Саймон сделал паузу перед следующим глотком, наслаждаясь первой реакцией, вызванной в его организме холодной и вкусной жидкостью.
— Нет ли у вас тут чего-нибудь перекусить? — спросил он. — Я считаю, что вкус пива улучшается с закуской.
— Есть хорошее салями, если вы его любите.
— Обожаю салями.
Парикмахер исчез за еще одной занавеской в глубине и вернулся через минуту с несколькими щедрыми ломтями на выщербленной тарелке. За это время Саймон уже прикончил свою бутылку и выразительным жестом показал, что к колбасе потребуется еще одна.
— Что подало вам мысль обратиться ко мне по-английски? — с любопытством спросил он, открывая вторую бутылку.

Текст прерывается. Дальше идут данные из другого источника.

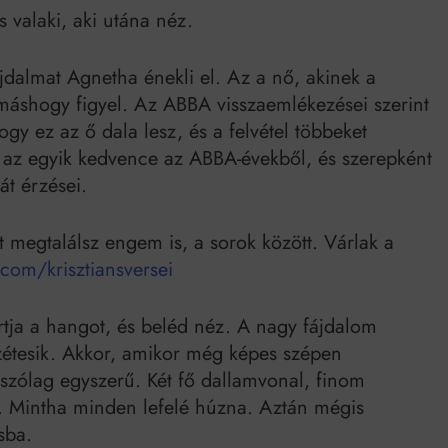
s valaki, aki utána néz.
ájdalmat Agnetha énekli el. Az a nő, akinek a
 máshogy figyel. Az ABBA visszaemlékezései szerint
ogy ez az ő dala lesz, és a felvétel többeket
 az egyik kedvence az ABBA-évekből, és szerepként
át érzései.
itt megtalálsz engem is, a sorok között. Várlak a
com/krisztiansversei
rtja a hangot, és beléd néz. A nagy fájdalom
zétesik. Akkor, amikor még képes szépen
látszólag egyszerű. Két fő dallamvonal, finom
s. Mintha minden lefelé húzna. Aztán mégis
sba.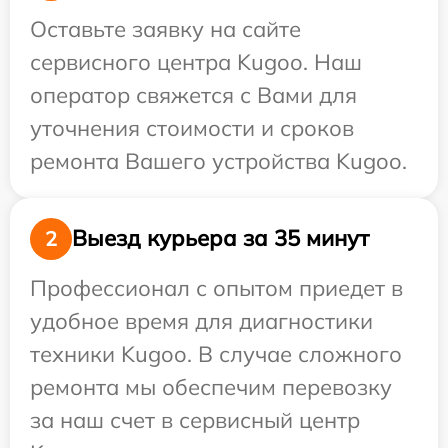
Оставьте заявку на сайте
сервисного центра Kugoo. Наш
оператор свяжется с Вами для
уточнения стоимости и сроков
ремонта Вашего устройства Kugoo.
Выезд курьера за 35 минут
2
Профессионал с опытом приедет в
удобное время для диагностики
техники Kugoo. В случае сложного
ремонта мы обеспечим перевозку
за наш счет в сервисный центр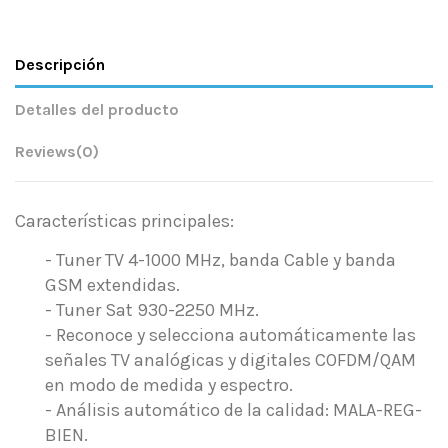
Descripción
Detalles del producto
Reviews
(0)
Características principales:
- Tuner TV 4-1000 MHz, banda Cable y banda
GSM extendidas.
- Tuner Sat 930-2250 MHz.
- Reconoce y selecciona automáticamente las
señales TV analógicas y digitales COFDM/QAM
en modo de medida y espectro.
- Análisis automático de la calidad: MALA-REG-
BIEN.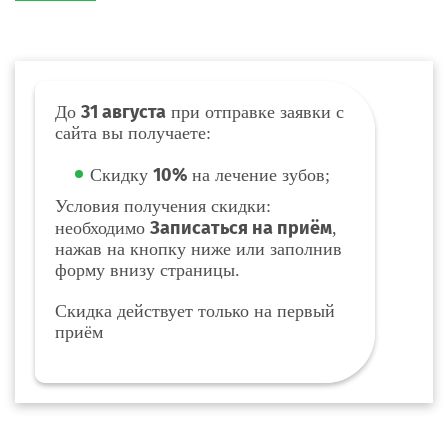
31 августа
До
при отправке заявки с
сайта вы получаете:
10%
Скидку
на лечение зубов;
Условия получения скидки:
Записаться на приём
необходимо
,
нажав на кнопку ниже или заполнив
форму внизу страницы.
Скидка действует только на первый
приём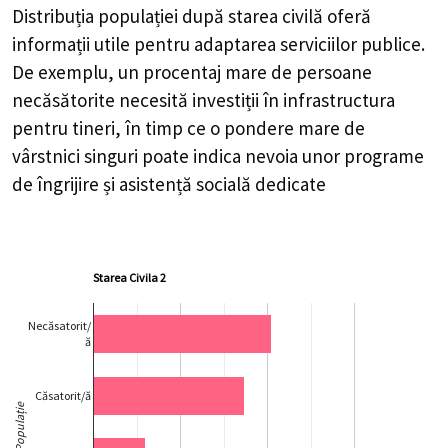
Distribuția populației după starea civilă oferă
informații utile pentru adaptarea serviciilor publice.
De exemplu, un procentaj mare de persoane
necăsătorite necesită investiții în infrastructura
pentru tineri, în timp ce o pondere mare de
vârstnici singuri poate indica nevoia unor programe
de îngrijire și asistență socială dedicate
Starea Civila 2
Necăsatorit/
ă
Căsatorit/ă
Populație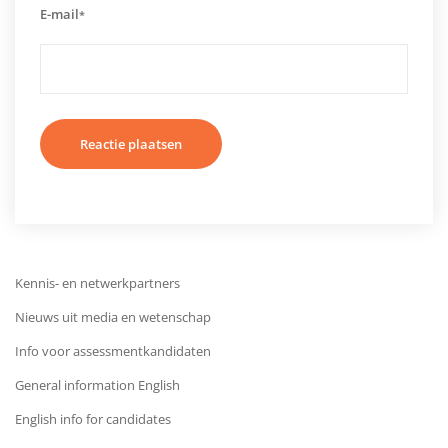
E-mail
*
Kennis- en netwerkpartners
Nieuws uit media en wetenschap
Info voor assessmentkandidaten
General information English
English info for candidates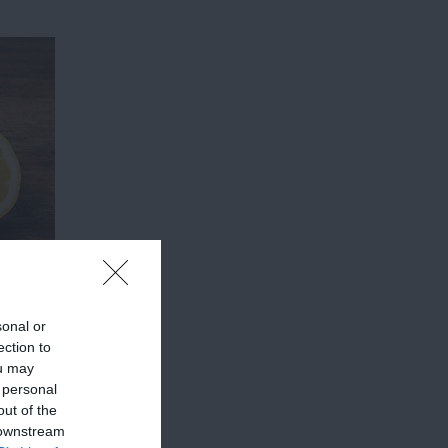
sonal or
ection to
ou may
 personal
out of the
 downstream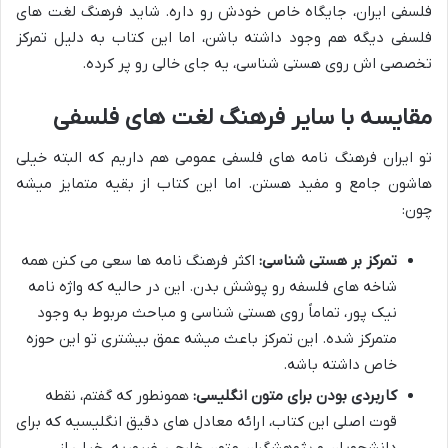
فلسفی ایران، جایگاه خاص خودش رو داره. شاید فرهنگ لغت های
فلسفی دیگه هم وجود داشته باشن، اما این کتاب به دلیل تمرکز
تخصصی اش روی هستی شناسی، یه جای خالی رو پر کرده.
مقایسه با سایر فرهنگ لغت های فلسفی
تو ایران فرهنگ نامه های فلسفی عمومی هم داریم که البته خیلی
هاشون جامع و مفید هستن. اما این کتاب از بقیه متمایز میشه
چون:
تمرکز بر هستی شناسی:
اکثر فرهنگ نامه ها سعی می کنن همه
شاخه های فلسفه رو پوشش بدن. این در حالیه که واژه نامه
نیک پور، تماماً روی هستی شناسی و مباحث مربوط به وجود
متمرکز شده. این تمرکز باعث میشه عمق بیشتری تو این حوزه
خاص داشته باشه.
کاربردی بودن برای متون انگلیسی:
همونطور که گفتم، نقطه
قوت اصلی این کتاب، ارائه معادل های دقیق انگلیسیه که برای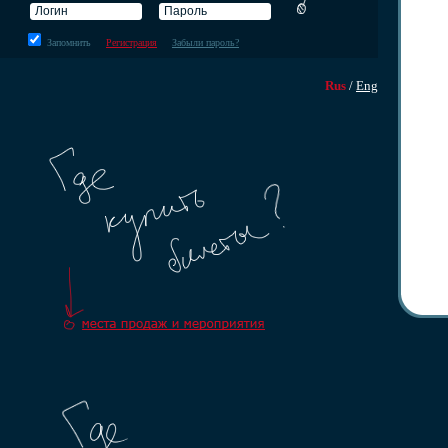
Запомнить
Регистрация
Забыли пароль?
Rus
/
Eng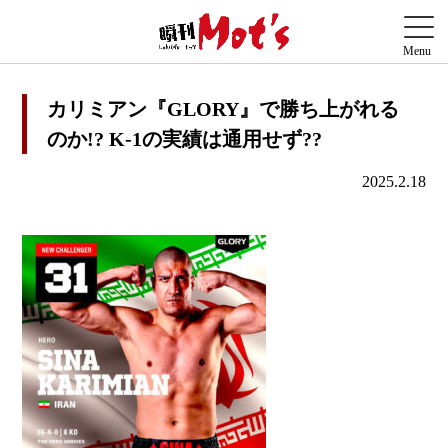
カリミアン『GLORY』で勝ち上がれる
のか!? K-1の実績は通用せず??
2025.2.18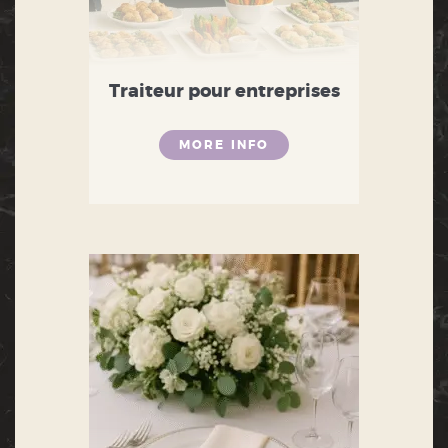
Traiteur pour entreprises
MORE INFO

— Судя по тому, как вы оглядывались, я решил, что вы никогда раньше не были здесь, — тихо сказал парикмахер, — и я обратил внимание, как вы пострижены, и как вы одеты, и как вы двигаетесь. У жителей разных стран совершенно разные выражение лиц, движения, походка. Переоденьте немца в итальянский костюм, он все равно не будет похож на итальянца. Я шестнадцать лет работал в Чикаго и навидался всякого.
Каким образом он оказался в Америке и почему вернулся в это сицилийское захолустье, Саймон не знал и знать не хотел, но был уверен, что вскоре услышит все в мельчайших деталях. Пока он сам был еще в состоянии говорить, пока губы его еще не были скрыты пеной. Святой решил, что нужно хотя бы намекнуть, откуда он тут взялся.